160 Greenhouses Set Up on Reclaimed Bauxite Lands
Some 160 greenhouses have been established on mined-out bauxite lands in St. Ann, Manchester, Clarendon, and St. Elizabeth at a cost of approximately $240 million.
Executive Director of the Jamaica Bauxite Institute (JBI), Parris Lyew-Ayee, said the greenhouses, which are under vegetable cultivation, are providing earnings of up to $3 million annually for the farmers.
He informed that marketing arrangements are made with hotels, supermarkets and other buyers, who pay market price for the “high-quality produce”.
The greenhouse project is part of the JBI’s Bauxite Community Development Programme (BCDP), aimed at promoting agricultural activity on reclaimed bauxite lands.
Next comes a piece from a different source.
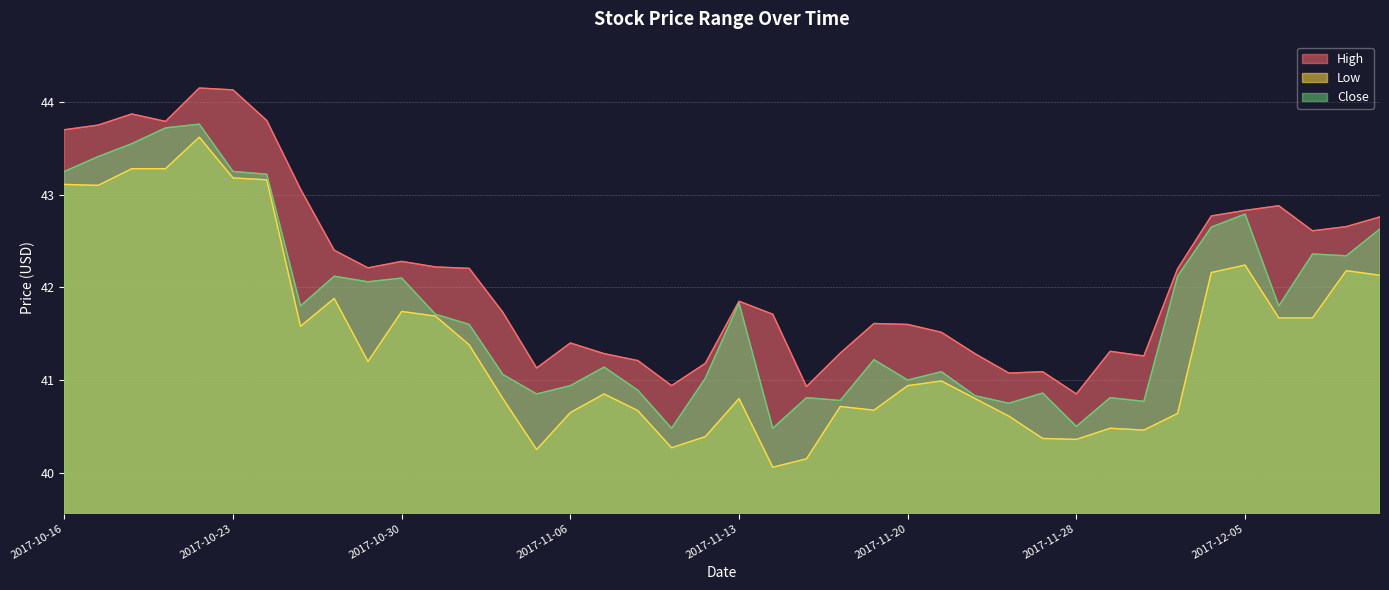

How many interior local peaks does the High series have?

9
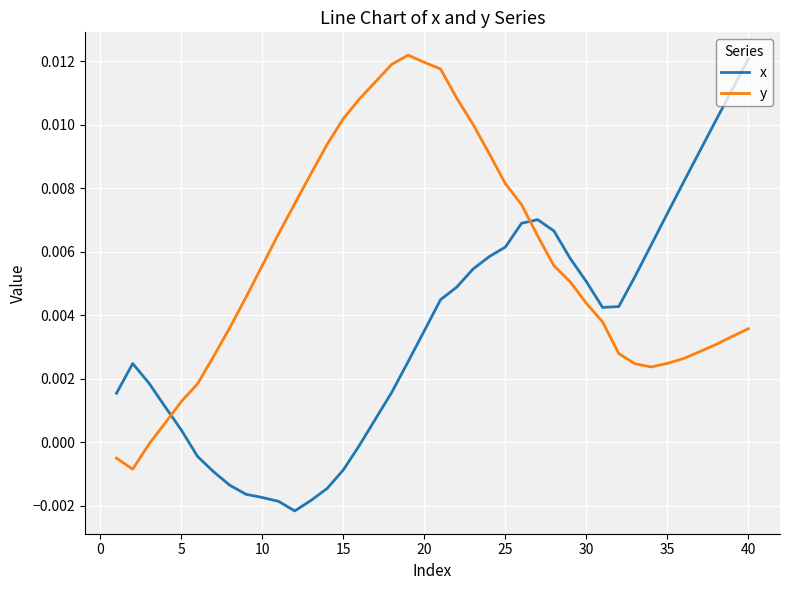

Which series has the largest range (max minus min)?

x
Mined-out pits are reconfigured and sealed to become catchment ponds for rainwater, which is transmitted to holding tanks by solar-powered pumps. Clusters of greenhouses are built around the ponds by farmers of prime vegetable crops, which are watered by drip irrigation from the holding tanks.
The initiative is supported by the Jamaica Social Investment Fund (JSIF) and also has input from the bauxite companies.
Mr. Lyew-Ayee said the World Bank supported the project “and is returning to assist again, as it would like to use our project as an example of true sustainable development in a mining environment”.
He was speaking at the signing of a Memorandum of Understanding (MOU) between the JBI and Timeless Herbal Care for the growing of medicinal plants on mined-out bauxite lands, at the Ministry of Transport and Mining in Kingston on September 6.
Mr. Lyew-Ayee said the JBI is always looking for opportunities to assist the mining communities “to be able to have sustainable economic activities in a life after bauxite”.
He said the JBI, in addition to providing the lands for the project with Timeless, will also be giving all the technical assistance where possible, to “ensure that this venture is a successful one”.